I agree Smoke. I would not try to smoke indoors in my oven. With the amount of smoke chips and chunks put off, my house would be thick with smoke and smell like smoke for weeks (especially after 13 hrs). I have done turkeys at 225 and at 275-300 and I thought that the ones done at the higher heat turned out better. I have never smoked a 22 LB turkey, that's a monster! Id look for a smaller turkey next time to avoid the safe temp problems, no need to chance sickness or worry about making it to 140 in time. Good luck with the smoke (if the rain subsides) and post some pics!

Chris


----------



## jpdeuce (Dec 29, 2010)

flyweed said:


> so what if it's raining?  Your smoker won't care...I've smoked in rain and snow in both my UDS and MES....do you have a garage?  Open the garage door, set the smoker just in the door frame area of the door and smoke that bird!  I do it all the time.  If the smoke accumulates into the garage too much, I just grab a small fan and turn it on to blow all the smoke outside.  Works for me.

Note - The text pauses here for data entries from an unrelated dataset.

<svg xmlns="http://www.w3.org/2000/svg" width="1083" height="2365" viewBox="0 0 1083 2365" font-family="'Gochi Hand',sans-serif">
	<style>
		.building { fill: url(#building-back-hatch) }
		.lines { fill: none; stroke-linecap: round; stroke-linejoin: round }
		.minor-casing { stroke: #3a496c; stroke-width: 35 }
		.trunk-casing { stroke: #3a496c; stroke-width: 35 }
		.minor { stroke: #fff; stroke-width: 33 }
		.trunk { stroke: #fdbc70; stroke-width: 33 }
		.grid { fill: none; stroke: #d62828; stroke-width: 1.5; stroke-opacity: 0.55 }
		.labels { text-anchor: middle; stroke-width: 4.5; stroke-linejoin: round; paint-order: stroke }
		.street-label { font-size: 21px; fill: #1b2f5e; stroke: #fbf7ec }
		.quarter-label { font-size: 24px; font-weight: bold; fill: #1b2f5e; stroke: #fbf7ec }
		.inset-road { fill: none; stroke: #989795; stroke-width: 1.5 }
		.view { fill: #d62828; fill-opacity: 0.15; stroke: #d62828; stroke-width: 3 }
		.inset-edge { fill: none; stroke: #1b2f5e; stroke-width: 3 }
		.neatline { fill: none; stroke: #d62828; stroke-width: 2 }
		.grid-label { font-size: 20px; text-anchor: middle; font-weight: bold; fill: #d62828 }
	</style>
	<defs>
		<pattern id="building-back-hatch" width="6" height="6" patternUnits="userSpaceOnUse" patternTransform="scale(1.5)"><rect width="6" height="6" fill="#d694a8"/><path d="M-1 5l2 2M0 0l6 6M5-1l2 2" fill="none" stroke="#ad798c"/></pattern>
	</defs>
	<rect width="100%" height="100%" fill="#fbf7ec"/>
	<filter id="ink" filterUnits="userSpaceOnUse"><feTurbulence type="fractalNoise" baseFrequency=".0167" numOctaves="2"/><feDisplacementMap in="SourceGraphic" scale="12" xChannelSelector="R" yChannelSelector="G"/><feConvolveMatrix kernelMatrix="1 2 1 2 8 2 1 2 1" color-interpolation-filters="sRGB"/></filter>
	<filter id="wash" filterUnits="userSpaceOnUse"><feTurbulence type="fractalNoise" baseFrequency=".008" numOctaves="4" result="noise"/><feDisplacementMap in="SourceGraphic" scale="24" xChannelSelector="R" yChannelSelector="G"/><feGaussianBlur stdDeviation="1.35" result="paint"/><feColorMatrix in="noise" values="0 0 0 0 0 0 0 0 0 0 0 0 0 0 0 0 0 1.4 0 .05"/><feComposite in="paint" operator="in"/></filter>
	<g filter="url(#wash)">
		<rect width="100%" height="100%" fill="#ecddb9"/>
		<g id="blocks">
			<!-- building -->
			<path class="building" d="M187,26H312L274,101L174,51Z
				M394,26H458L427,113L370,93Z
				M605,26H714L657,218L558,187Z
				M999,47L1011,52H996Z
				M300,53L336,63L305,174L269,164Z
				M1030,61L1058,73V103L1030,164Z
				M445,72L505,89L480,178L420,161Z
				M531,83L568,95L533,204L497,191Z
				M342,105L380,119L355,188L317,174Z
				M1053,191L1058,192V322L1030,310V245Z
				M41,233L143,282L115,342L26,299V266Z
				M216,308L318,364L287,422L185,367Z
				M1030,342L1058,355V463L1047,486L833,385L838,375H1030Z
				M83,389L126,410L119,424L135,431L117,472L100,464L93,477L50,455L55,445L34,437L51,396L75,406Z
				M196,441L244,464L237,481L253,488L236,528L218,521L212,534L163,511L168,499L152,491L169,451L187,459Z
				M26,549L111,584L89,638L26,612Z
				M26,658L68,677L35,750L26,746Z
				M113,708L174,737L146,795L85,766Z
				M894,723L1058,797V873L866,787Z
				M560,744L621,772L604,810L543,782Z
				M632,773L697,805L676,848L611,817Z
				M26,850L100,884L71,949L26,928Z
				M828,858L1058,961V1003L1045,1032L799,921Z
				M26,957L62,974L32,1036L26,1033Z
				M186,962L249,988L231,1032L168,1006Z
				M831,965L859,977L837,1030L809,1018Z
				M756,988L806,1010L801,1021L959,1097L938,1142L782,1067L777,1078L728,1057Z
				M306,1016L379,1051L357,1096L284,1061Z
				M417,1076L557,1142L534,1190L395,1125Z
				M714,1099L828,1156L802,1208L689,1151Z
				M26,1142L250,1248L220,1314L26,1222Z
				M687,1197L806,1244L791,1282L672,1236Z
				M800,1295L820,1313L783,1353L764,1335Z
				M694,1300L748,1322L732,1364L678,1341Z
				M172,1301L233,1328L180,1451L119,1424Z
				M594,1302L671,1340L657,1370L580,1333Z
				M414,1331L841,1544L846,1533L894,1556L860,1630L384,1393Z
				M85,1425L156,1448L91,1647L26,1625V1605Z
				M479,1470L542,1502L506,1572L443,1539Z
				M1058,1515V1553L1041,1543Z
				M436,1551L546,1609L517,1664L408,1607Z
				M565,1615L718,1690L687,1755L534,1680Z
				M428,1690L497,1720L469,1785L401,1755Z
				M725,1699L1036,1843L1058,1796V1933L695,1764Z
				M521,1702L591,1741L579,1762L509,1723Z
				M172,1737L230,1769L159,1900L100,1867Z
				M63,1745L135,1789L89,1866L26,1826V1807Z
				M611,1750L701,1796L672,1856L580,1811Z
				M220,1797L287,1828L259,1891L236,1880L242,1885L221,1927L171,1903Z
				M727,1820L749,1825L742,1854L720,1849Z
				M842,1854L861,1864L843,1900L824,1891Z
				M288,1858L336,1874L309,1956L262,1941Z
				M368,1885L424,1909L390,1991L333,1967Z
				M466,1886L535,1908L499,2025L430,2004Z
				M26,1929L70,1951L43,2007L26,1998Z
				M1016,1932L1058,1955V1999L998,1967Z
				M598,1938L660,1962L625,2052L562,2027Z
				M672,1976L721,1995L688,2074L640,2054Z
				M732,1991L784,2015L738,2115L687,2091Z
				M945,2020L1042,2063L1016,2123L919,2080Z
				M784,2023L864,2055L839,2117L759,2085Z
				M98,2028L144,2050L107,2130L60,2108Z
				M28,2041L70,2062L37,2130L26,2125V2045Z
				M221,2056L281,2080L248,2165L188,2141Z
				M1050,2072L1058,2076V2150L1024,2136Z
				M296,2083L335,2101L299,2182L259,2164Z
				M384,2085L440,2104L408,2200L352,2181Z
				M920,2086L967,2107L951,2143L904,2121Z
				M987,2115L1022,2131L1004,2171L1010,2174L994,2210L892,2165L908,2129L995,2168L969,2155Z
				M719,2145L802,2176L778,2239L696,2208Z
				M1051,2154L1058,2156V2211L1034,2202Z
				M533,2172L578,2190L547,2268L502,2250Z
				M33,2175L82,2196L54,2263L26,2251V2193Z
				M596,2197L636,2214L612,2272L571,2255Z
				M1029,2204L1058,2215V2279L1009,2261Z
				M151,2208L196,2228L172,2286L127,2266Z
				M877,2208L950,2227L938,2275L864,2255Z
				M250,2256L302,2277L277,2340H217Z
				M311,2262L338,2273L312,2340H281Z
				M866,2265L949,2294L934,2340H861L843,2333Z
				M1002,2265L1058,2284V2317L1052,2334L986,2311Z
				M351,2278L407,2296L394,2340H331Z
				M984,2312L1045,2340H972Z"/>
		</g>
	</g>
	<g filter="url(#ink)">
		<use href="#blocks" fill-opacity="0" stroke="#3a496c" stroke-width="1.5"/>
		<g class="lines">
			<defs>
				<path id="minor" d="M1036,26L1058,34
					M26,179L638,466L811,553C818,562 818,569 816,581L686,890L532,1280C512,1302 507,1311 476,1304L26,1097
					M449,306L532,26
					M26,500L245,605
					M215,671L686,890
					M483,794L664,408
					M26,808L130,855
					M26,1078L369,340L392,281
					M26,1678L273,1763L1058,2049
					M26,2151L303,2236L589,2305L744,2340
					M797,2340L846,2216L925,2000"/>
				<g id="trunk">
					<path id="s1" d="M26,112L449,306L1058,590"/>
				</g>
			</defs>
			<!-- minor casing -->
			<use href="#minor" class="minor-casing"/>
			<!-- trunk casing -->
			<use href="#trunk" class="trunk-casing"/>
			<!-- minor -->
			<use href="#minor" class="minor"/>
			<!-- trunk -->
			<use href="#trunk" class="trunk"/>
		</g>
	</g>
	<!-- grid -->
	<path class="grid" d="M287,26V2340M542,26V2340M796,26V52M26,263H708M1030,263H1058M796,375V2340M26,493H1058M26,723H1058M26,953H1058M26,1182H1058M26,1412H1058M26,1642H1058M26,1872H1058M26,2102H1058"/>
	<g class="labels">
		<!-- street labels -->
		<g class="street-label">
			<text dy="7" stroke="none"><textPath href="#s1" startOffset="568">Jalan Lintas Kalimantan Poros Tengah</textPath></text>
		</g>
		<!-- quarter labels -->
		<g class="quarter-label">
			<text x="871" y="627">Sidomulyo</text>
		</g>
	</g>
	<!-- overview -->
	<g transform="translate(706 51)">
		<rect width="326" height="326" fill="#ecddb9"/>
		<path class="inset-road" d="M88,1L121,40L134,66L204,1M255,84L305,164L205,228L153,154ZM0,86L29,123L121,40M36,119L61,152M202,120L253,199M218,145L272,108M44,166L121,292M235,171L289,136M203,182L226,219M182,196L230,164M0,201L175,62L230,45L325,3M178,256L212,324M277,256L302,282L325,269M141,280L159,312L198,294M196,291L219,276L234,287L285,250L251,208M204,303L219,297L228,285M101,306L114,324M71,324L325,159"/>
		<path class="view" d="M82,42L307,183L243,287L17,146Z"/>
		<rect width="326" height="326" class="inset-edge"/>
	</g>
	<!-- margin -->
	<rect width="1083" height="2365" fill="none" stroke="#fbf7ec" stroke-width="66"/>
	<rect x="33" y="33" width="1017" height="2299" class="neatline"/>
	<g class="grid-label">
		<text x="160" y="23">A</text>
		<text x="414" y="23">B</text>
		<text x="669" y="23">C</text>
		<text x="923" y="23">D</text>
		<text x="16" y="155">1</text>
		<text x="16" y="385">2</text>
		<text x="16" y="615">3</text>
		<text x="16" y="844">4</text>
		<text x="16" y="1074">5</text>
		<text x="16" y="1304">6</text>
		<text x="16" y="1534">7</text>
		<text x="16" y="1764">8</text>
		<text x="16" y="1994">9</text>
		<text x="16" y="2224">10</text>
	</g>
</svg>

+1, definitely going to need a fan though


----------



## jirodriguez (Dec 29, 2010)

As they all mentioned smoking in oven - probably not the best idea.

Most smokers don't care to much about rain (unless it is coming down in torrents), but a lot of thin metal smokers (even some heavier ones) do not like wind!

Since that is a big bird, and there is concern regarding the 40-140° rule, and not being used to the new smoker...... I would just cook it in the oven like normal. That being said there is something you can do to ge a great bird even out of the oven - brine it!! Look up Tips Slaughter House brine, let the bird brine overnight, then cook it in the oven as normal. It will be sooooo much better than just rubing flavors on the outside of the bird, and it keeps it very moist and tender.

Best of luck! ..... and welcome to the forum!


----------